Your daily fix of joe adds up by the end of four years


With so many students forced to trek from the temporary bus stops of the strike, the best option for a quick warm-up is usually a hot cup of coffee. For some students, the small indulgence is part of a daily routine, while others find that the winter blues have them chugging down a cup more frequently. But although a cup is affordable, the small cost can add up. Soon enough, a daily indulgence equals the cost of a new laptop or a year’s textbooks.

Exempting the exam periods, there are 24 weeks in the university calendar. The student who buys only a daily cup of coffee will consume about 120 coffees in these 24 weeks. If this is a medium from Tim Hortons, this adds up to around $194 a year. For Second Cup or Starbucks lovers, that amount rises to $252 and $270, respectively. Over the course of a four-year degree it can accumulate to between $775 and $1,080. This figure is rarely considered when making daily purchases in $2 instalments, but they must eventually be accounted for.

What could have been bought instead of a year’s worth of coffee is what is referred to in economics as an opportunity cost. In this scenario, a new laptop or eventually even a TV could be the opportunity cost of a daily Starbucks indulgence.

Of course, for many students that daily hot cup of coffee is the price they pay to stay awake during class or remain focused during a particularly brutal round of studying for midterms.

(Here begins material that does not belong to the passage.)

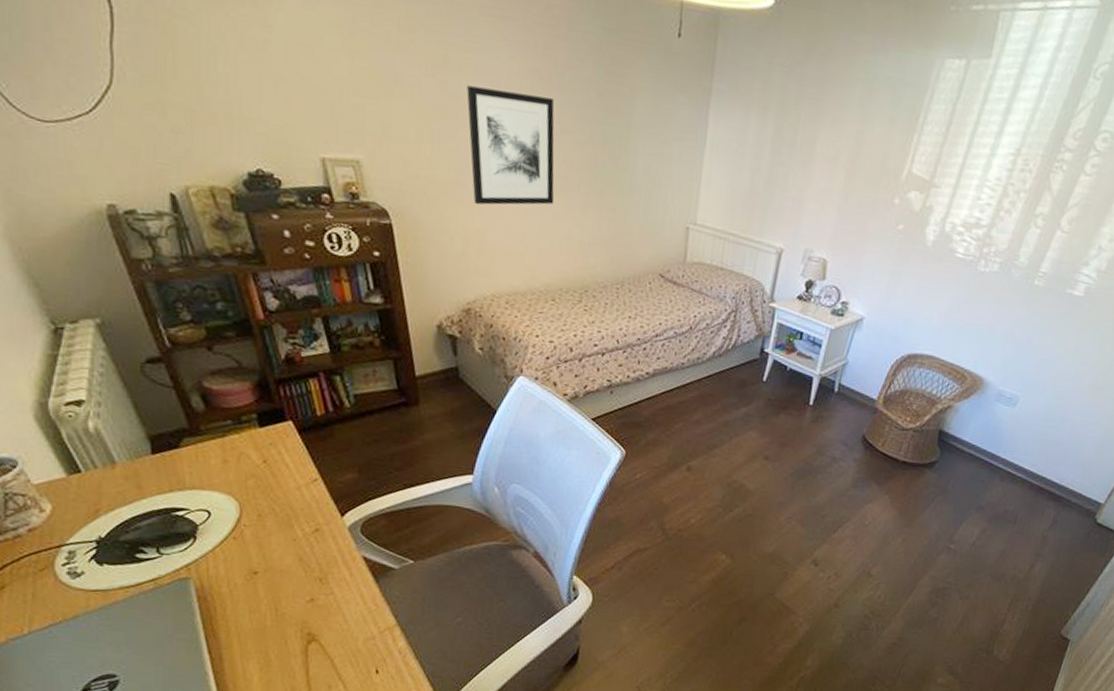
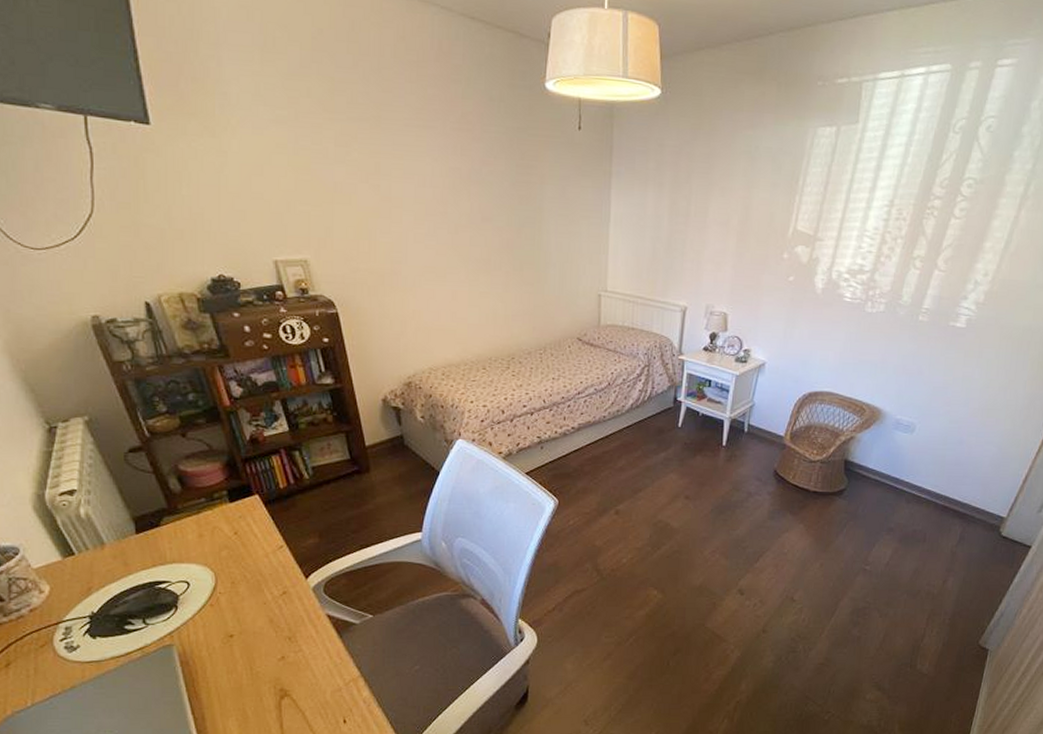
wall art: present [467,85,555,205] -> none [397,187,480,290]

To those students, I’d like to introduce them to the thermos.

A thermos is a great and inexpensive way to treat oneself to a daily coffee for a fraction of the price. As soon as the temptation to buy a cup of coffee strikes while walking by the Tim Hortons in Davis or the Second Cup in IB, a trusty thermos filled with the good stuff can satisfy instead. For students who don’t want to part with their favourite blend, it’s possible to buy bagged grounds from each of the three main campus coffee retailers to take home and brew themselves.

Admittedly, many students commute to school and a thermos won’t keep its contents hot forever. On the coldest of days a cheap thermos filled with once–piping hot coffee will be lukewarm after a 20-minute commute that involves waiting in bus shelters in the freezing cold, and of course that lovely walk from the temporary bus stops into campus.

Another UTM student I talked to revealed that she keeps a bag of tea bags in her backpack and buys a hot cup of water when she arrived at school with which to make her tea. At each of the campus’s coffee retailers, hot water is just 25 cents (or, if the cashier is kind enough, nothing at all), adding up to a drastically lower yearly sum of at most $30 a school year plus an extra $10 for a box of 100 tea bags.

For students who aren’t a fan of tea, it might be time to try a different flavours. Today a wide variety abounds in most grocery stores. As someone who formerly discounted tea as nothing more than water with an aftertaste, I can definitely say that my opinions have changed since experimenting with different brands and flavours. At the very least your wallet will thank you for making the switch—and so will your body, since drinking tea comes with many health benefits, such as lower cholesterol and mental alertness.

For students who look to their daily cup of coffee for an energy boost, another inexpensive and healthy alternative is fruit. It’s possible to have a slight boost in energy after eating fruit like apples and strawberries because of the sugar content. However, according to, the boost isn’t as instant as coffee’s.

Every once in a while it’s okay to indulge and spend a little on coffee, especially if it’s Roll Up the Rim season, but buying it too often means an empty wallet and a lost opportunity to afford something more useful.